→ THE PROBLEM
Please reproduce exactly the line that contains "#18, begins: 10:00 -> 09:30" and every line after it through the end of the records below, adding nothing else.

╭─ DATA FOR PROCESSING

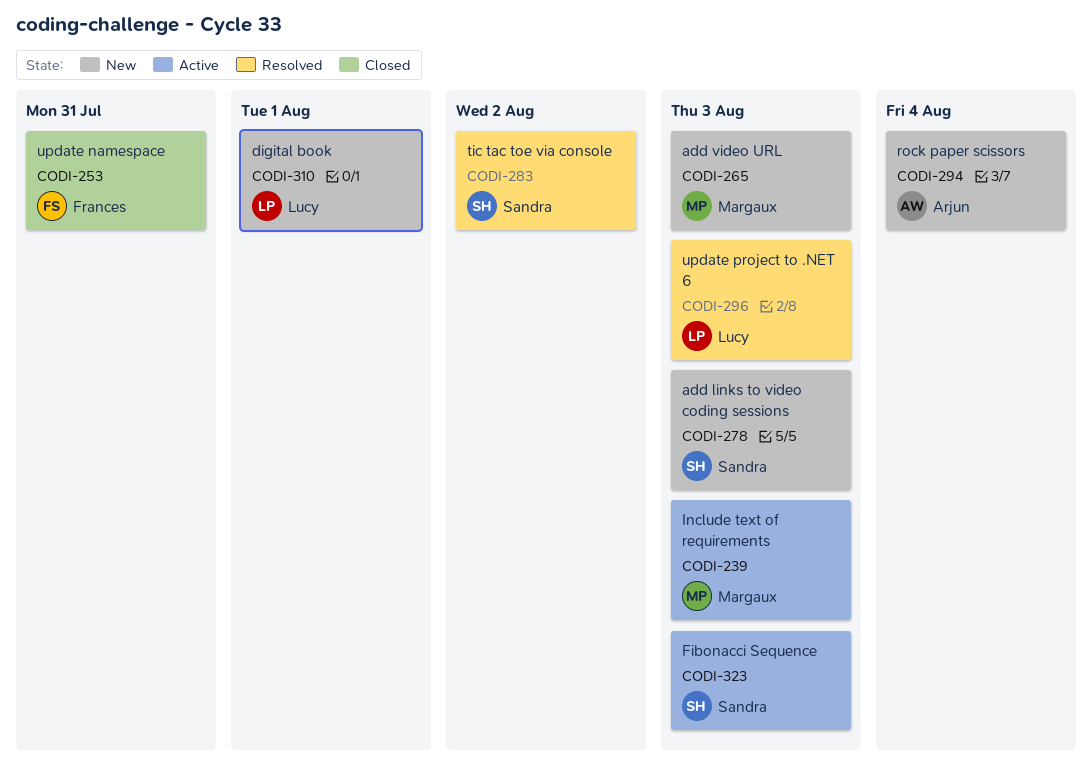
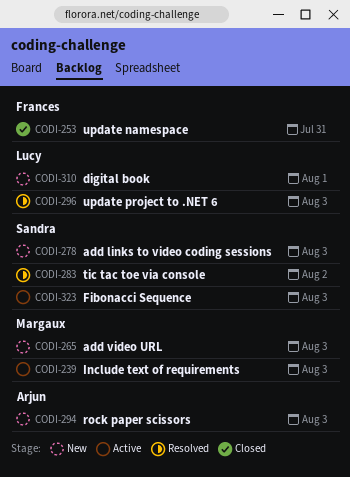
CODI-294, due: Aug 4 -> Aug 3

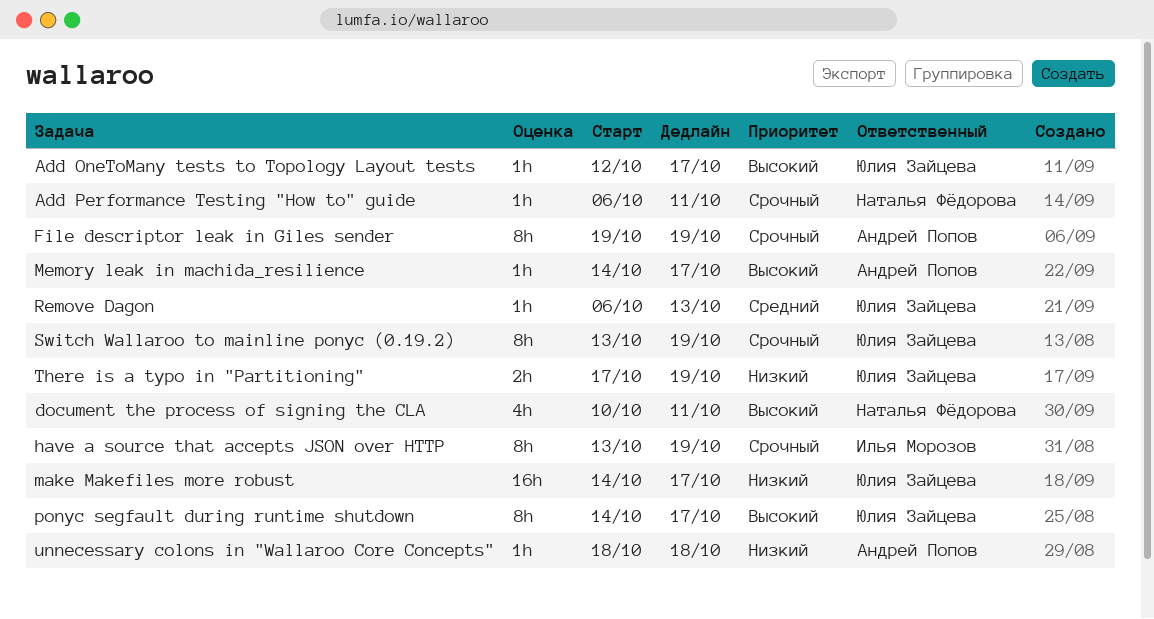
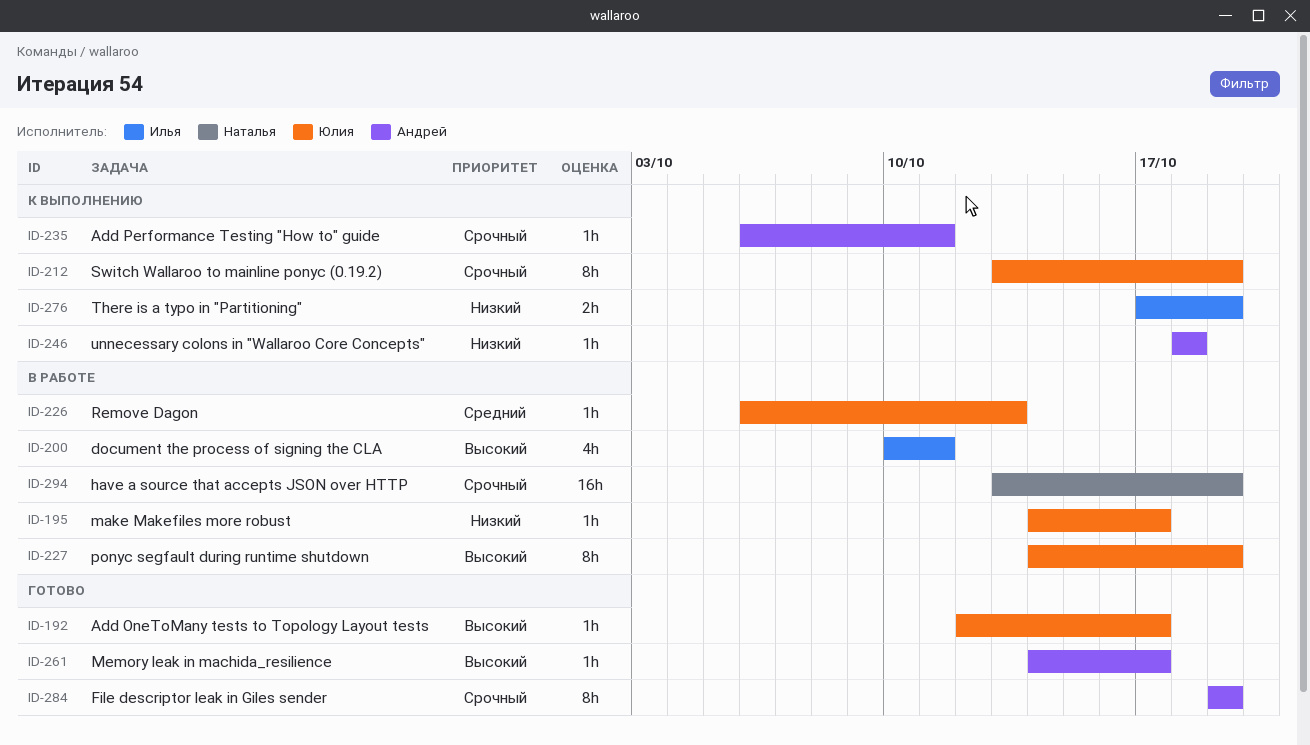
Add Performance Testing "How to" guide, owner: Наталья Фёдорова -> Андрей Попов
document the process of signing the CLA, owner: Наталья Фёдорова -> Илья Морозов
have a source that accepts JSON over HTTP, owner: Илья Морозов -> Наталья Фёдорова
have a source that accepts JSON over HTTP, estimate: 8h -> 16h
make Makefiles more robust, estimate: 16h -> 1h
ponyc segfault during runtime shutdown, due: Oct 17 -> Oct 19
There is a typo in "Partitioning", owner: Юлия Зайцева -> Илья Морозов

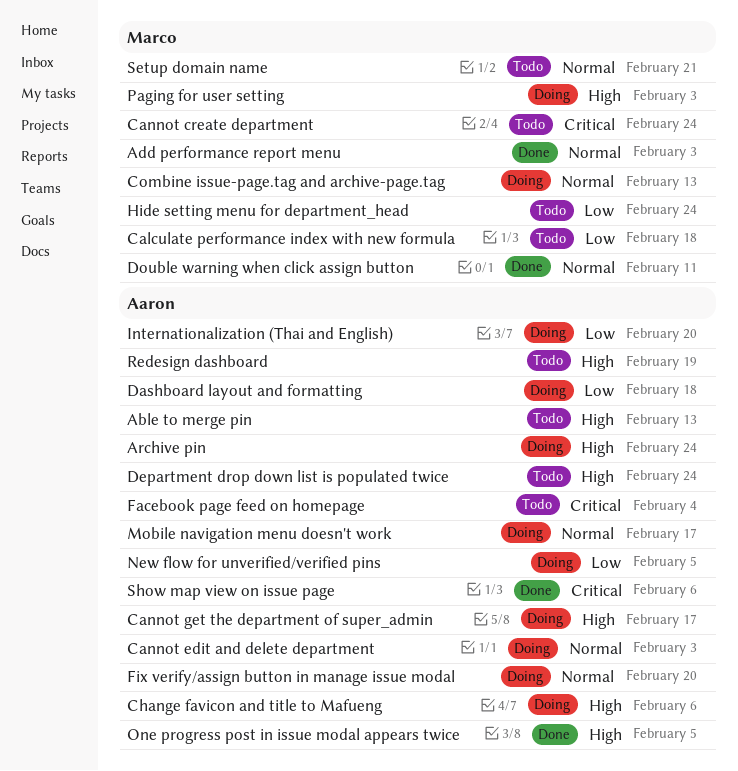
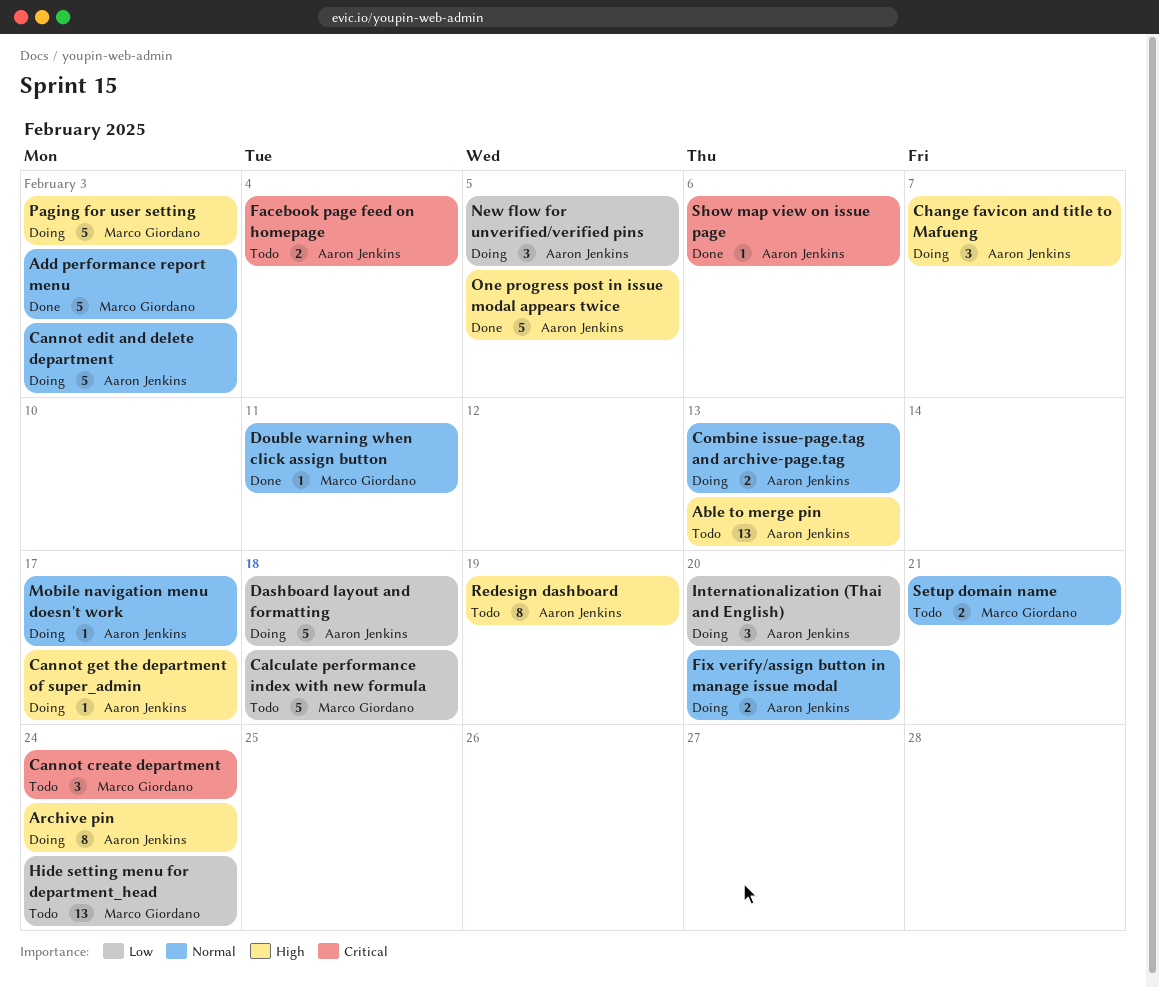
Change favicon and title to Mafueng, due: Feb 6 -> Feb 7
Combine issue-page.tag and archive-page.tag, owner: Marco Giordano -> Aaron Jenkins
Department drop down list is populated twice: present -> none

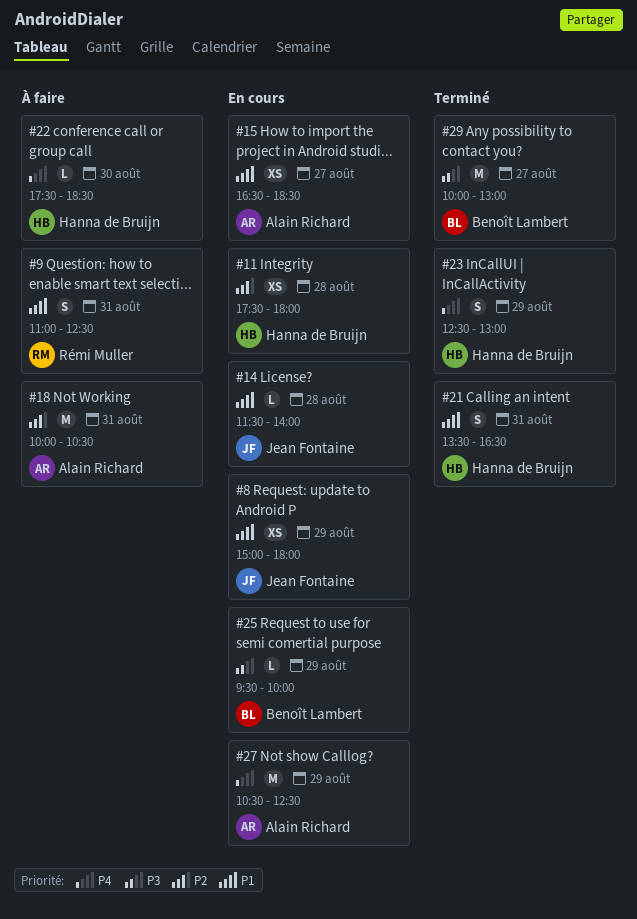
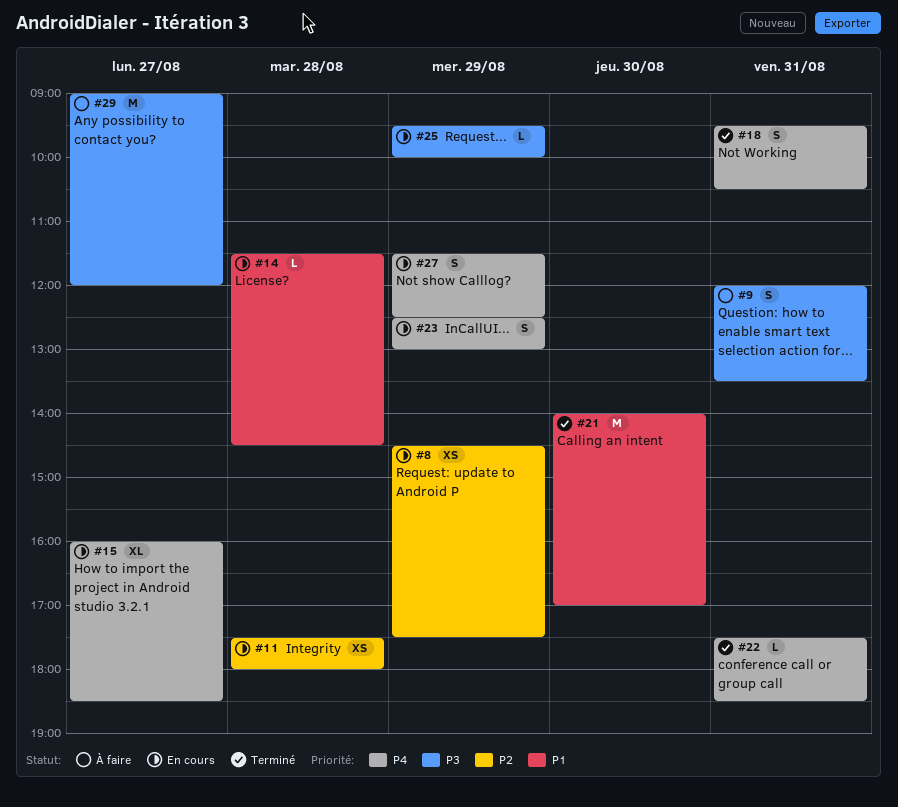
#8, priority: P1 -> P2
#8, begins: 15:00 -> 14:30
#8, ends: 18:00 -> 17:30
#9, priority: P1 -> P3
#9, begins: 11:00 -> 12:00
#9, ends: 12:30 -> 13:30
#14, ends: 14:00 -> 14:30
#15, priority: P1 -> P4
#15, estimate: XS -> XL
#15, begins: 16:30 -> 16:00
#18, status: À faire -> Terminé
#18, priority: P2 -> P4
#18, estimate: M -> S
#18, begins: 10:00 -> 09:30
#21, estimate: S -> M
#21, day: Aug 31 -> Aug 30
#21, begins: 13:30 -> 14:00
#21, ends: 16:30 -> 17:00
#22, status: À faire -> Terminé
#22, day: Aug 30 -> Aug 31
#23, status: Terminé -> En cours
#27, estimate: M -> S
#27, begins: 10:30 -> 11:30
#29, status: Terminé -> À faire
#29, begins: 10:00 -> 09:00
#29, ends: 13:00 -> 12:00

╰─

→ RESPONSE TO THIS TASK
#18, begins: 10:00 -> 09:30
#21, estimate: S -> M
#21, day: Aug 31 -> Aug 30
#21, begins: 13:30 -> 14:00
#21, ends: 16:30 -> 17:00
#22, status: À faire -> Terminé
#22, day: Aug 30 -> Aug 31
#23, status: Terminé -> En cours
#27, estimate: M -> S
#27, begins: 10:30 -> 11:30
#29, status: Terminé -> À faire
#29, begins: 10:00 -> 09:00
#29, ends: 13:00 -> 12:00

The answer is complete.